WHAT THE TASK ASKS: Reproduce, without alteration, the lines of the listing below, beginning with the line that contains "collectors: N. Balakrishnan & M. Jayasuriya" and ending with the line that contains "state / province: Kentucky", both included.

-=-=-

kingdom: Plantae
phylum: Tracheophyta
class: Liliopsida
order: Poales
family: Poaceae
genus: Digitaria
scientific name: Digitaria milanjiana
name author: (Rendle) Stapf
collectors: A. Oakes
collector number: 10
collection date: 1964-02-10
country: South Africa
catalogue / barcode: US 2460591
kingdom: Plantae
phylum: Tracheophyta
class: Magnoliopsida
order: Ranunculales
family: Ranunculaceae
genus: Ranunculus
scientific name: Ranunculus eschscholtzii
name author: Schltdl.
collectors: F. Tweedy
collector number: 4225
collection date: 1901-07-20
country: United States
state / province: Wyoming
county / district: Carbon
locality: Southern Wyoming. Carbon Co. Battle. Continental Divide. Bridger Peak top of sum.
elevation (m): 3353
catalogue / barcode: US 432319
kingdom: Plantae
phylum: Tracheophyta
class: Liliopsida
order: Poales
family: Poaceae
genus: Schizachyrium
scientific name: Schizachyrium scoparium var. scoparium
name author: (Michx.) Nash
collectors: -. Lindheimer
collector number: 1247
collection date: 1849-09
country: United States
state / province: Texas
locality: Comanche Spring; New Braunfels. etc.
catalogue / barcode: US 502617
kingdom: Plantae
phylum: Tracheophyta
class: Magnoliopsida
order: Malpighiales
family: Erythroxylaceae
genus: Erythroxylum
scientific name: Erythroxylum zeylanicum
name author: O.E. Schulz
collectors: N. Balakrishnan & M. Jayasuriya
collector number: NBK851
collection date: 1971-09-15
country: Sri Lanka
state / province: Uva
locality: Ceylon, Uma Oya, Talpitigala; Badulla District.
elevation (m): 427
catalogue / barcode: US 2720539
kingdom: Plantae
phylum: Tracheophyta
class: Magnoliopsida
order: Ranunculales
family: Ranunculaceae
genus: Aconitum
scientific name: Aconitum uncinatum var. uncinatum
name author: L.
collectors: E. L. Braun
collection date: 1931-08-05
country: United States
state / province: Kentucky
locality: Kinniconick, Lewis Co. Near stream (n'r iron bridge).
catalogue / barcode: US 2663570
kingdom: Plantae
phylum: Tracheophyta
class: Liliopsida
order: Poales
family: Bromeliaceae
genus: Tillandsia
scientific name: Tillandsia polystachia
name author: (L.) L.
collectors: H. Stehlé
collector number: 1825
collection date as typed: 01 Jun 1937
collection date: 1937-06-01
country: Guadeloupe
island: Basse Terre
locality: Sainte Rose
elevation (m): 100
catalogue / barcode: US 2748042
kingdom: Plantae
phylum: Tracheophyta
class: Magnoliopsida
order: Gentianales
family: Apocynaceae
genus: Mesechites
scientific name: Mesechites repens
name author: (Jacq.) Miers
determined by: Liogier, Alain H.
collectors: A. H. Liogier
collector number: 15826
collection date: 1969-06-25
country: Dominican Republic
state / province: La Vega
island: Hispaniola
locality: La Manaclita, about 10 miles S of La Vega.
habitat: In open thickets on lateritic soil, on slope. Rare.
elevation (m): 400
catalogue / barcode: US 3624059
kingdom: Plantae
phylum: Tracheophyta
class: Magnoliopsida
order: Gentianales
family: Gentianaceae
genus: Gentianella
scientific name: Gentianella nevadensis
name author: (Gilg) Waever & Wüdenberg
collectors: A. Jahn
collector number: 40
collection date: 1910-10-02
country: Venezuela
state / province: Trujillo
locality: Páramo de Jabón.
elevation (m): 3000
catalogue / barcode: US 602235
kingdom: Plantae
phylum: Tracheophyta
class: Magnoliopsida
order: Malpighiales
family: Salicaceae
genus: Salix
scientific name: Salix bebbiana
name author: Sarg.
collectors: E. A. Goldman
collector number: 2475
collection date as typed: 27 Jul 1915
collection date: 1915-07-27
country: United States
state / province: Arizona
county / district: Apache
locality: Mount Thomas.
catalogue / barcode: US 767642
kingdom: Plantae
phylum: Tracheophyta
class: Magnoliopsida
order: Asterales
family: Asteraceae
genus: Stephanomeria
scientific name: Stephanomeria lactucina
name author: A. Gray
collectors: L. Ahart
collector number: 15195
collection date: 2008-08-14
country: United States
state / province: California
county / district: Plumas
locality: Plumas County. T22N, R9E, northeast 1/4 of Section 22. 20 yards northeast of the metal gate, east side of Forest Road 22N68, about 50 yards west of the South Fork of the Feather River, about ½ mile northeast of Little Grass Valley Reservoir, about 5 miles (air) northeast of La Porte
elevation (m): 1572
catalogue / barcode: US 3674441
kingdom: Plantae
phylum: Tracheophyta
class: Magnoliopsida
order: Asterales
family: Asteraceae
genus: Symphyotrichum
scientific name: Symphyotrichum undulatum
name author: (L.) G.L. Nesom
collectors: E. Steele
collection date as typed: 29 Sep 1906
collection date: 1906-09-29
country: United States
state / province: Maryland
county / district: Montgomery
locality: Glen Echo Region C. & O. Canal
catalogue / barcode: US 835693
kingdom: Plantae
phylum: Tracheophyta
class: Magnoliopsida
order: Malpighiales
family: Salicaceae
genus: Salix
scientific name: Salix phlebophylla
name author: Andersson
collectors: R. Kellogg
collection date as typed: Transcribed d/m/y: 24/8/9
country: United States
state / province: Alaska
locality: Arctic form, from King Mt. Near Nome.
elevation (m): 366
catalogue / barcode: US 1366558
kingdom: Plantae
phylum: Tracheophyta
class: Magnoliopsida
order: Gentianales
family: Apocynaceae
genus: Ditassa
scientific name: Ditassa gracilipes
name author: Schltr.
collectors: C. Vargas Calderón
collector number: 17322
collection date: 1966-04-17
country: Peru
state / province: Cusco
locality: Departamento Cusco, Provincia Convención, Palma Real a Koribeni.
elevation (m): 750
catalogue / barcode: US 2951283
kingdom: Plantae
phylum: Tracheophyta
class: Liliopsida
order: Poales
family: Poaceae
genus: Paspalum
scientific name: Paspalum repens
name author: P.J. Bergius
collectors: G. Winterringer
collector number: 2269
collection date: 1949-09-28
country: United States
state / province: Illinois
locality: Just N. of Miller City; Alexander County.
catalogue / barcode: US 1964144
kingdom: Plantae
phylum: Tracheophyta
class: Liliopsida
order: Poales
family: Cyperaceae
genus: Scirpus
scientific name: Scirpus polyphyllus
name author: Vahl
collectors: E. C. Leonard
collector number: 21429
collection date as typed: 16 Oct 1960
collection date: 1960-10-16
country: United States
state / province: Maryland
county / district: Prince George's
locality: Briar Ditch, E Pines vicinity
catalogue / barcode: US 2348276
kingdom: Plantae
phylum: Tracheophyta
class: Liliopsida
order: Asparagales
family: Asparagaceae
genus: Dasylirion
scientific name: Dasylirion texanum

-=-=-

EXERCISE OUTPUT:
collectors: N. Balakrishnan & M. Jayasuriya
collector number: NBK851
collection date: 1971-09-15
country: Sri Lanka
state / province: Uva
locality: Ceylon, Uma Oya, Talpitigala; Badulla District.
elevation (m): 427
catalogue / barcode: US 2720539
kingdom: Plantae
phylum: Tracheophyta
class: Magnoliopsida
order: Ranunculales
family: Ranunculaceae
genus: Aconitum
scientific name: Aconitum uncinatum var. uncinatum
name author: L.
collectors: E. L. Braun
collection date: 1931-08-05
country: United States
state / province: Kentucky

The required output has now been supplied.